=== Information provided ===
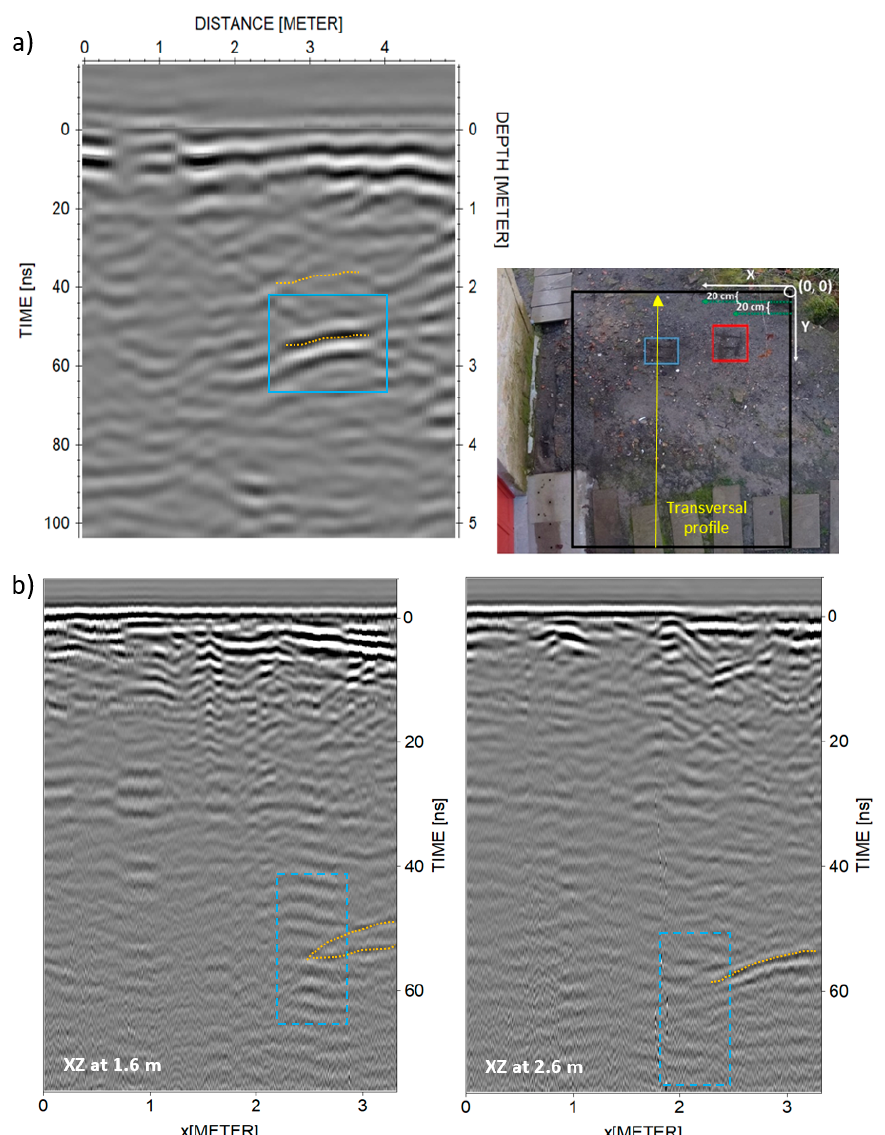
Figure 8. Additional 200 MHz transversal profile acquired along the probable fractured area ( a ), and 500 MHz XZ at 1.6 and 2.6 m in y -line ( b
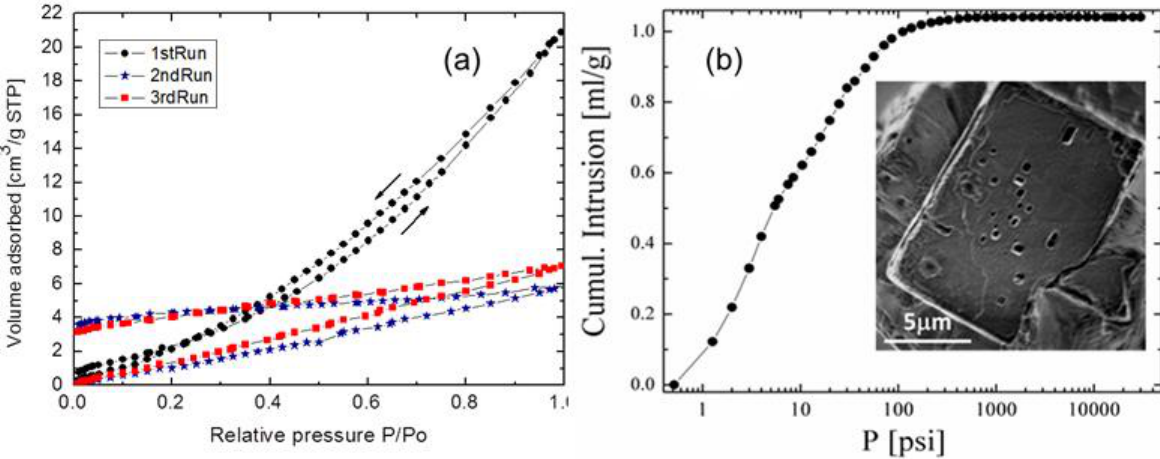
Figure 8. ( a ) Adsorption and desorption isotherms for 4 at 77 K of H temperature. ( b ) Intrusion curve as observed by Hg porosimetry; inset shows SEM micrograph of single crystal of 4 showing square shaped pores on the surface [53]. Adapted with permission from [53]. Copyright 2010 American Chemical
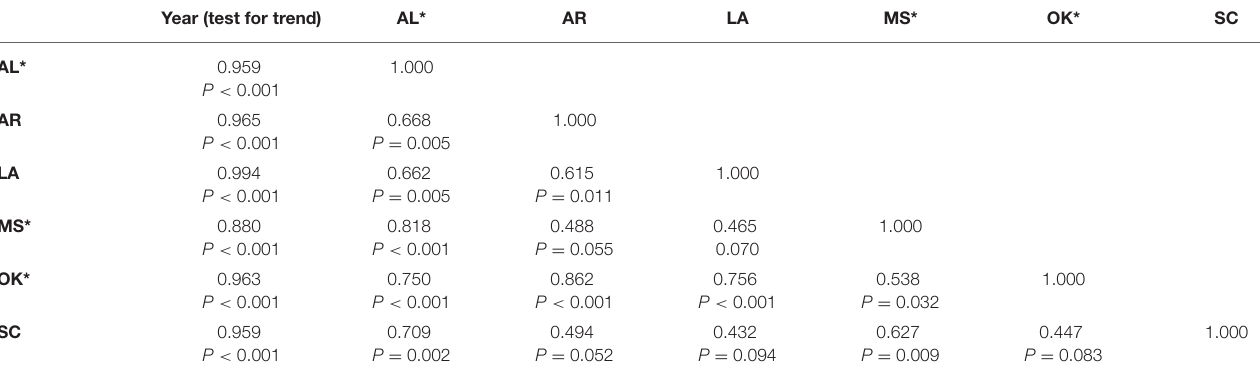
TABLE 2 | Annual oxycodone sales time series Spearman rank correlations between the six states, using second differences (2000–2017). Year (test for trend)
===
Instructions to follow:
Set down word for word each line from the one containing "Figure 8. ( a" through the end of the material, and keep the pictures out of it.

Written response:
Figure 8. ( a ) Adsorption and desorption isotherms for 4 at 77 K of H temperature. ( b ) Intrusion curve as observed by Hg porosimetry; inset shows SEM micrograph of single crystal of 4 showing square shaped pores on the surface [53]. Adapted with permission from [53]. Copyright 2010 American Chemical
TABLE 2 | Annual oxycodone sales time series Spearman rank correlations between the six states, using second differences (2000–2017). Year (test for trend)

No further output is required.